Traversal through BSTs
The postorder traversal is:
If the Tree is not empty then
Traverse(Left subtree)
Traverse(Right subtree)
Visit the node at the Root (maybe display)
It would traverse the same tree as:
5, 15, 10,30,40,20,65,85,70,60
Traversal through BSTs
Think about the code to traverse a tree inorder using a pointer based implementation:
void inorder_print(tree root) {
if (root) {
inorder_print(root->left_child);
cout <<root->value.name);
inorder_print(root->right_child);
}
Traversal through BSTs
Why do we pass root by value vs. by reference?
void inorder_print(tree root) {
Why don’t we say??
root = root->left_child;
As an exercise, try to write a nonrecursive version of this!
Using BSTs for Table ADTs
We can implement our ADT Table operations using a nonlinear approach of a binary search tree.
This provides the best features of a linear implementation that we previously talked about plus you can insert and delete items without having to shift data.

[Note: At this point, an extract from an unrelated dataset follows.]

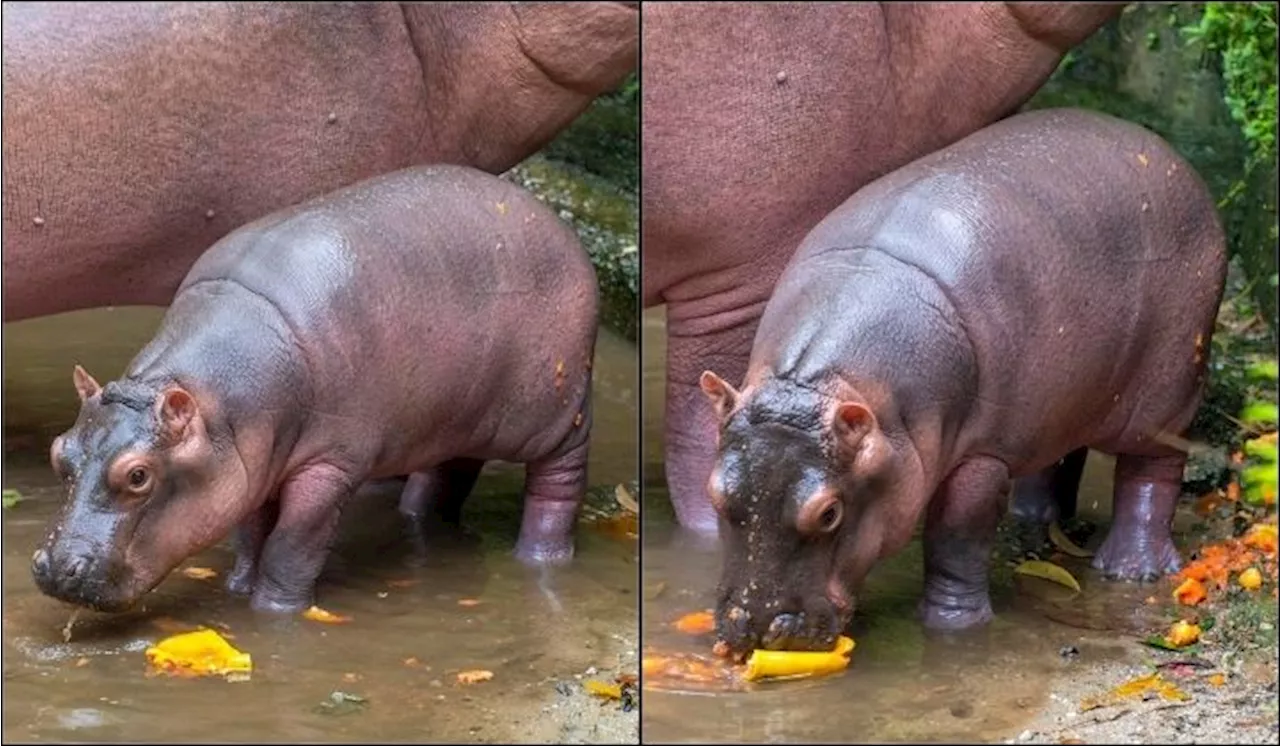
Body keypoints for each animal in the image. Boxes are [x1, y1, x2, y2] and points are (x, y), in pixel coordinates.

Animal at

With a binary search tree we are able to take advantage of dynamic memory allocation.
Using BSTs for Table ADTs
Linear implementations of ADT table operations are still useful.
Remember when we talked about efficiency, it isn't good to overanalyze our problems.

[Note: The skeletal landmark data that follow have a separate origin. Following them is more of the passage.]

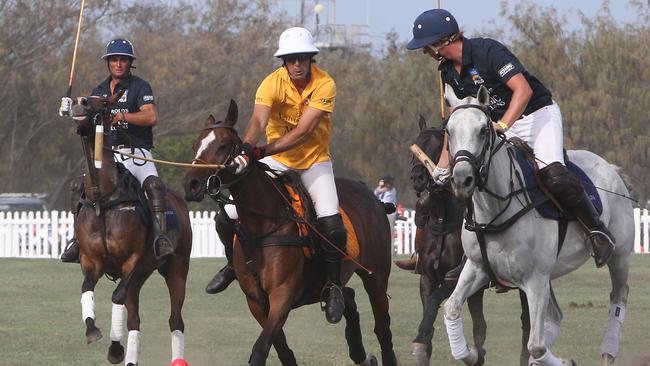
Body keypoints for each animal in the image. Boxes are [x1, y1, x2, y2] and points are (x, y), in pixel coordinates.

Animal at [68, 93, 191, 364]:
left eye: (104, 103)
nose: (79, 102)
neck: (103, 199)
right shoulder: (91, 260)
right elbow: (86, 289)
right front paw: (93, 331)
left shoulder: (132, 260)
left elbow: (116, 297)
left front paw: (115, 349)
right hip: (141, 276)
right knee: (134, 319)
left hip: (176, 269)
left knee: (175, 320)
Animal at [181, 100, 394, 366]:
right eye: (195, 145)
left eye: (223, 145)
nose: (191, 185)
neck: (261, 226)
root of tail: (372, 196)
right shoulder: (256, 300)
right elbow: (281, 348)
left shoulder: (283, 294)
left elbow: (261, 348)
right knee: (350, 299)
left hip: (376, 275)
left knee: (382, 327)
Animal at [410, 117, 532, 366]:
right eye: (418, 142)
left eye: (439, 146)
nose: (417, 178)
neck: (443, 219)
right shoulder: (427, 277)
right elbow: (430, 306)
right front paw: (423, 346)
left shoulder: (455, 276)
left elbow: (436, 301)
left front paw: (420, 342)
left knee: (526, 320)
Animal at [438, 86, 632, 366]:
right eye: (449, 131)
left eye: (484, 130)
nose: (462, 180)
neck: (495, 210)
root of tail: (613, 169)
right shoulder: (477, 268)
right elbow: (451, 308)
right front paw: (473, 354)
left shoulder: (535, 279)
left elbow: (537, 346)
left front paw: (563, 361)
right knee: (557, 315)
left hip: (620, 256)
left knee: (618, 297)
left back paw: (608, 352)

If the size of the problem is small, it is unlikely that there will be enough efficiency gain to implement more difficult approaches.
In fact, if the size of the table is small using a linear implementation makes sense because the code is simple to write and read!
Using BSTs for Table ADTs
For test operations, we must define a binary search tree where for each node -- the search key is greater than all search keys in the left subtree and less than all search keys in the right subtree.
Since this is implicitly a sorted tree when we traverse it inorder, we can write efficient algorithms for retrieval, insertion, deletion, and traversal.
Remember, traversal of linear ADT tables was not a straightforward process!
Using BSTs for Table ADTs
Let's quickly look at a search algorithm for a binary search tree implemented using pointers (i.e., implementing our Retrieve ADT Table Operation):
The following is pseudo code:
int retrieve (tree *root, key &k, data & value){
if (!root) //we have an empty tree
return 0;
Using BSTs for Table ADTs
else if (root->value == k) {
value = root->value;
return 1;
}
else if (k < root->value) return retrieve(root->left_child, k,data);
else
return retrieve(root->right_child, k, data);
}
For Next Time...
To prepare for next class
write C++ code to insert a new data item at a leaf in the appropriate sub-tree using the binary search tree concept
think about what you might need to do to then remove an item?
what special cases will we need to consider?
how might we make a copy of a binary search tree?